Exercise text:

The compensation of the other officers of the Corporation may be fixed
by the President, although such compensation shall be reviewed at least
annually by the Board of Directors and may be altered by the

16



Board of Directors.  No officer shall be prevented from receiving such
compensation by reason of the fact that he is also a director of the
Corporation.


ARTICLE VI

Clerks, Agents and Employees

The Board of Directors may appoint, from time to time, such
clerks, agents and employees as it may deem advisable for the prompt and
orderly transaction of the business of the Corporation, define their
duties, fix the salaries to be paid them and dismiss them.  Subject to
the authority of the Board of Directors, the President, or any other
officer of the Corporation authorized by him, may appoint and dismiss
all or any of such clerks, agents and employees and prescribe their
duties and the conditions of their employment, and from time to time fix
their compensation.


ARTICLE VII

Contracts, Loans,
Checks and Deposits

7.1	Contracts.  The Board of Directors may authorize any officer
or officers, or agent or agents, to enter into any contract and execute
and deliver any instruments in the name of and on behalf of the
Corporation.  Such authority may be general or confined to specific
instances.

Task 1: Transcribe the records below line for line, including all of them and leaving the picture markers out of your copy.

Supplied material:
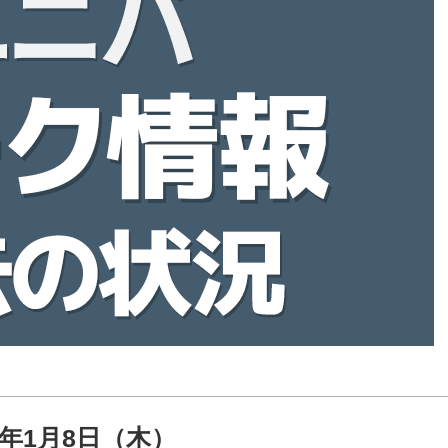
26年1月8日（木）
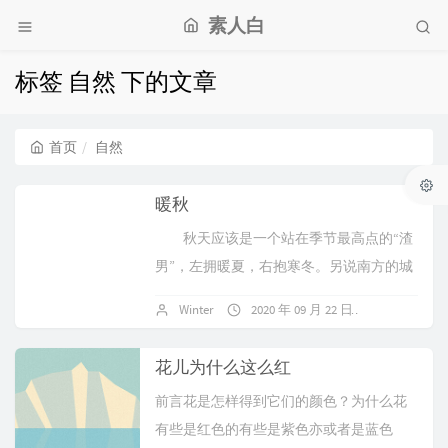
素人白
标签 自然 下的文章
首页
自然
暖秋
秋天应该是一个站在季节最高点的“渣
男”，左拥暖夏，右抱寒冬。另说南方的城
市只有三...
Winter
2020 年 09 月 22 日
暂无评论
花儿为什么这么红
前言花是怎样得到它们的颜色？为什么花
有些是红色的有些是紫色亦或者是蓝色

Task 2:
Answer these from the excerpt on officers, employees and contracts:
(a) Who may fix the compensation of the other officers of the Corporation?
(b) Under Article VI, which body may appoint clerks, agents and employees?
(c) Under section 7.1, besides being general, what may the authority to enter into contracts be?

Final answer 1:
26年1月8日（木）
素人白
标签 自然 下的文章
首页
自然
暖秋
秋天应该是一个站在季节最高点的“渣
男”，左拥暖夏，右抱寒冬。另说南方的城
市只有三...
Winter
2020 年 09 月 22 日
暂无评论
花儿为什么这么红
前言花是怎样得到它们的颜色？为什么花
有些是红色的有些是紫色亦或者是蓝色

Final answer 2:
(a) The President.
(b) The Board of Directors.
(c) Confined to specific instances.